Isotope: an isotope is an atom whose nuclei contain the same number of protons but a different number of neutrons than other atoms of that element. Isotopes are broken into two specific types: stable and radioactive. Stable isotopes produced by radioactive decay are also called radiogenic isotopes. There are over 300 known naturally occurring stable isotopes. The Stable Isotope Geosciences Facility (SIGF) focuses on the measurement of naturally-occurring stable isotopes of the following light elements: hydrogen, carbon, nitrogen, oxygen, and sulfur.

Isotopic Abundances: light elements contain different proportions of at least two isotopes. Usually, one isotope is the predominantly abundant isotope. For example, the average natural abundance of 12C is 98.9%, while the average abundance for 13C is 1.1%. Variations in these abundances reveal clues to the origin and cycling of compounds containing the stable isotope (e.g., carbon-containing compounds).

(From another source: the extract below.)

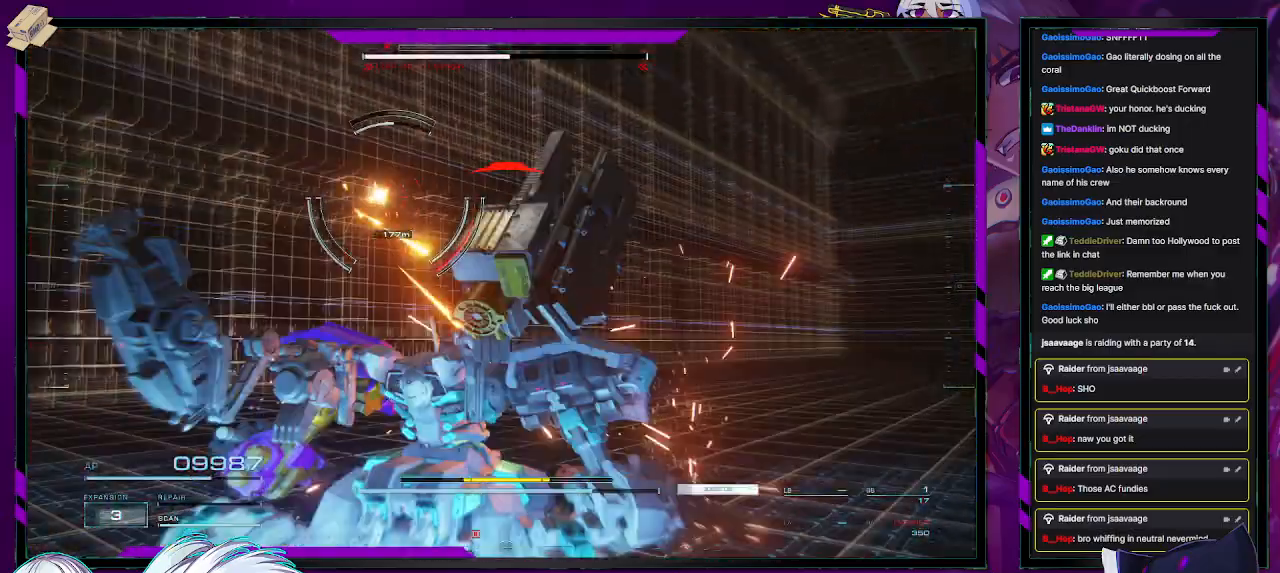
{"buttons": ["L1", "R2"], "left_stick": "up-right", "right_stick": "center", "events": [[100, "L1", "down"]]}
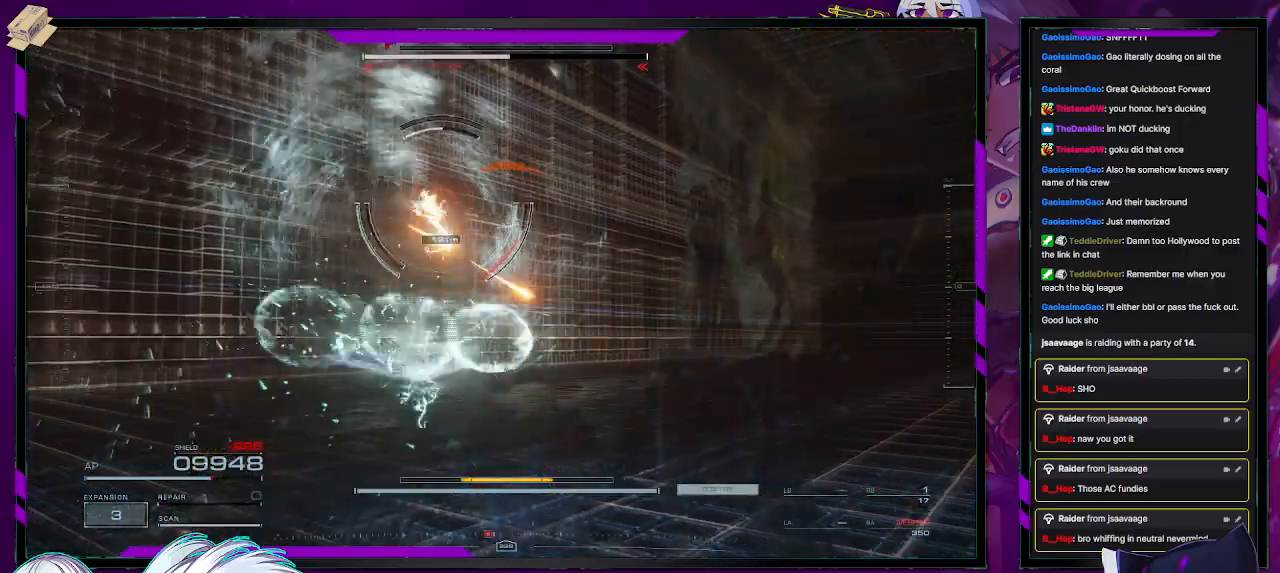
{"buttons": ["L1", "R2"], "left_stick": "up", "right_stick": "left", "events": [[267, "left_stick", "up"], [500, "right_stick", "left"]]}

Natural Isotopic Abundances of some light stable isotopes:

Kinetic Fractionation:


Heavy isotopes undergo all of the same chemical reactions as light isotopes, but because they are heavier, they do it slightly slower. These tiny differences in reaction rates cause the products of reactions to have different isotope ratios than the source materials. For example, knowing the carbon and oxygen isotope ratios in plant and animal tissues allows us to know about the processes by which the materials were formed. This can tell if plant roots are tapping recent rain or deep groundwater, the water-use efficiency of whole forests, what an animal has eaten throughout its life, and the global sources and sinks for carbon dioxide in the atmosphere. Historical materials, including those that may be many thousands or millions of years old, can be analyzed in the same manner, allowing us to compare modern and ancient environments. Some other examples of a kinetic isotope processes are evaporation and condensation, diffusion, and dissociation reactions.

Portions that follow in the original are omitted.